>>>

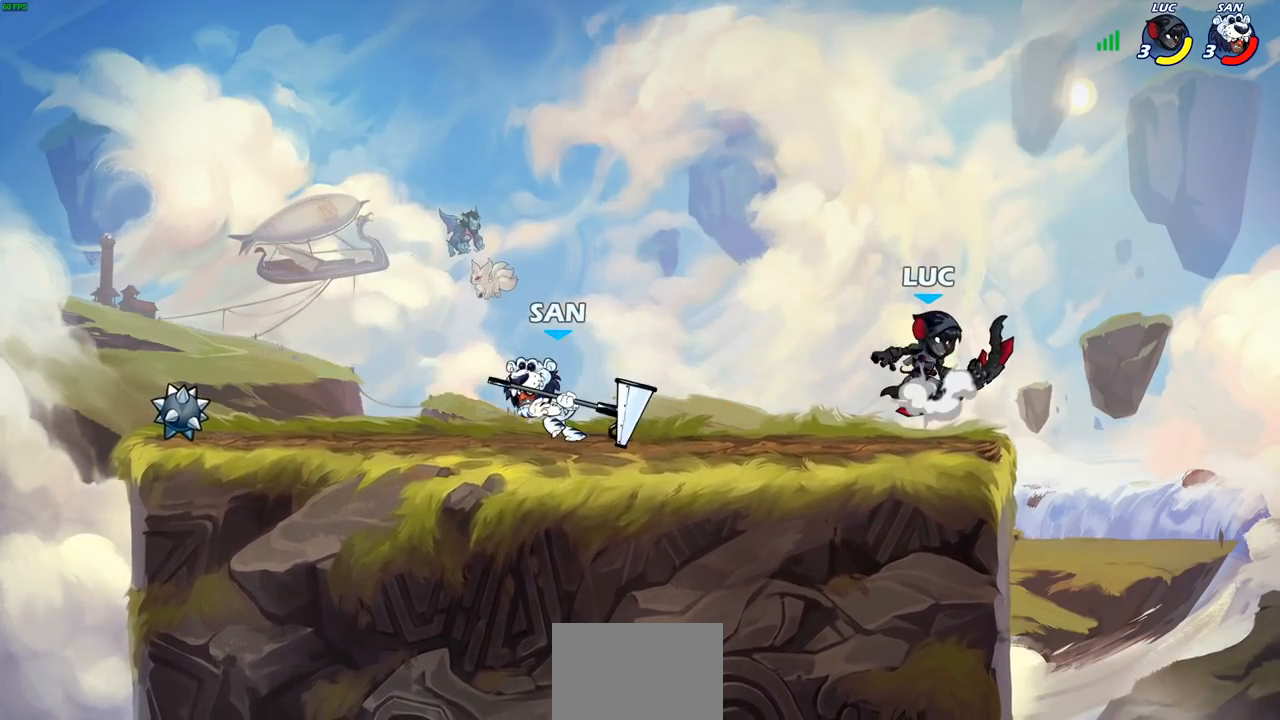
{"buttons": [], "left_stick": "center", "right_stick": "center", "events": [[117, "left_stick", "up"], [150, "CROSS", "up"], [233, "left_stick", "left"], [350, "left_stick", "down-left"], [400, "SQUARE", "down"], [483, "SQUARE", "up"], [483, "left_stick", "center"]]}
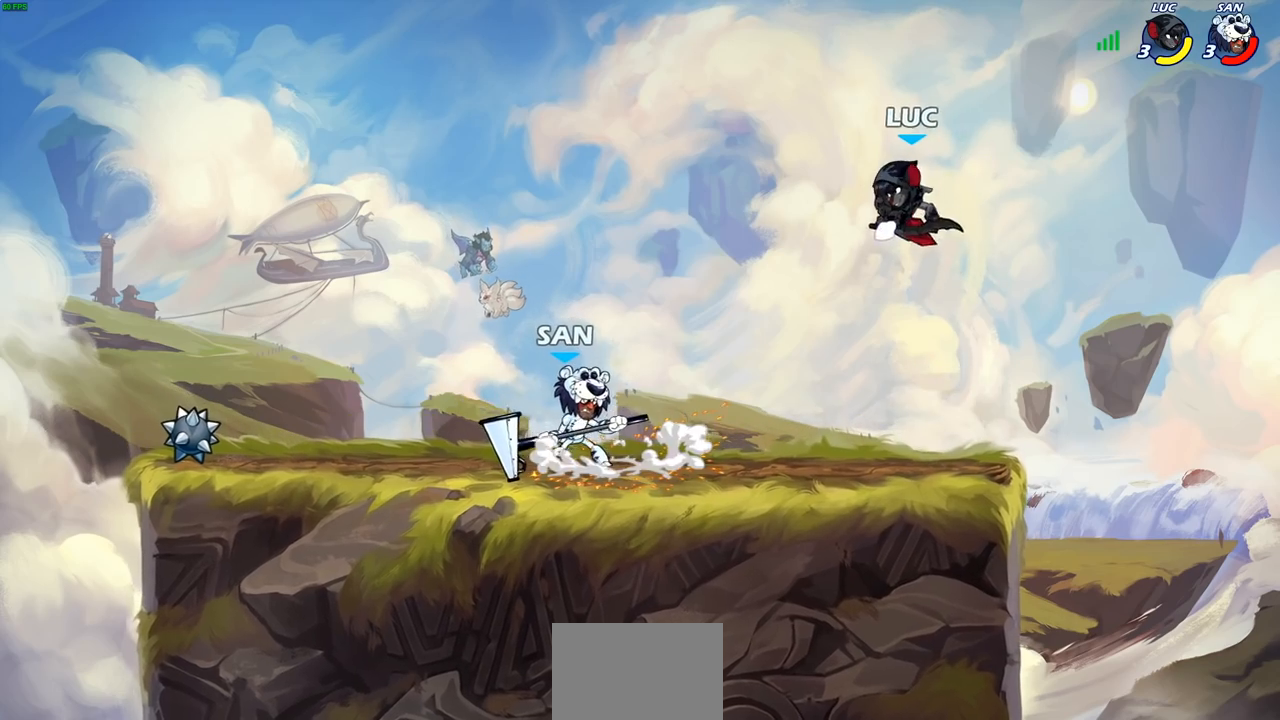
{"buttons": [], "left_stick": "right", "right_stick": "center", "events": [[283, "left_stick", "right"]]}
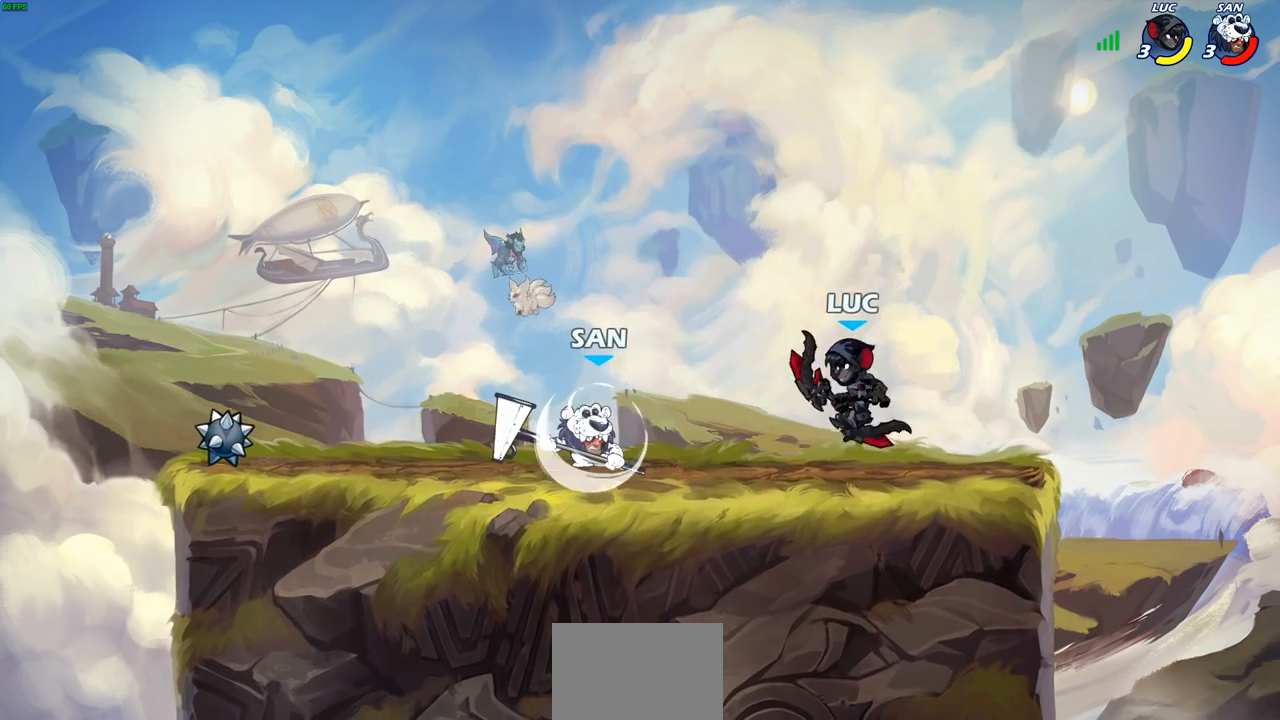
{"buttons": ["SQUARE"], "left_stick": "center", "right_stick": "center", "events": [[283, "left_stick", "down-left"], [317, "SQUARE", "down"], [383, "SQUARE", "up"], [417, "left_stick", "center"], [483, "SQUARE", "down"]]}
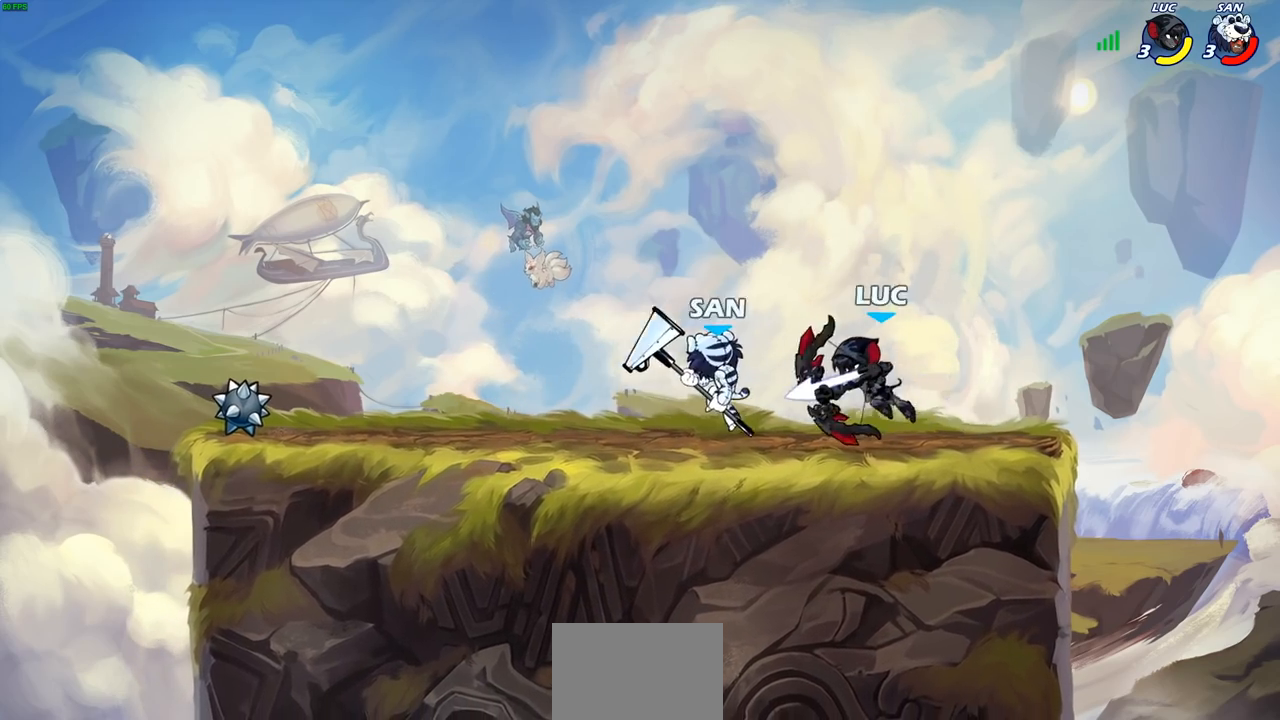
{"buttons": ["CROSS"], "left_stick": "up", "right_stick": "center", "events": [[67, "SQUARE", "up"], [133, "SQUARE", "down"], [250, "SQUARE", "up"], [367, "left_stick", "up"], [417, "CROSS", "down"]]}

<<<

**AIM OF THE TASK:** Please repeat the listing above word for word, with the pictures removed.

**TASK SOLUTION:**
{"buttons": [], "left_stick": "center", "right_stick": "center", "events": [[117, "left_stick", "up"], [150, "CROSS", "up"], [233, "left_stick", "left"], [350, "left_stick", "down-left"], [400, "SQUARE", "down"], [483, "SQUARE", "up"], [483, "left_stick", "center"]]}
{"buttons": [], "left_stick": "right", "right_stick": "center", "events": [[283, "left_stick", "right"]]}
{"buttons": ["SQUARE"], "left_stick": "center", "right_stick": "center", "events": [[283, "left_stick", "down-left"], [317, "SQUARE", "down"], [383, "SQUARE", "up"], [417, "left_stick", "center"], [483, "SQUARE", "down"]]}
{"buttons": ["CROSS"], "left_stick": "up", "right_stick": "center", "events": [[67, "SQUARE", "up"], [133, "SQUARE", "down"], [250, "SQUARE", "up"], [367, "left_stick", "up"], [417, "CROSS", "down"]]}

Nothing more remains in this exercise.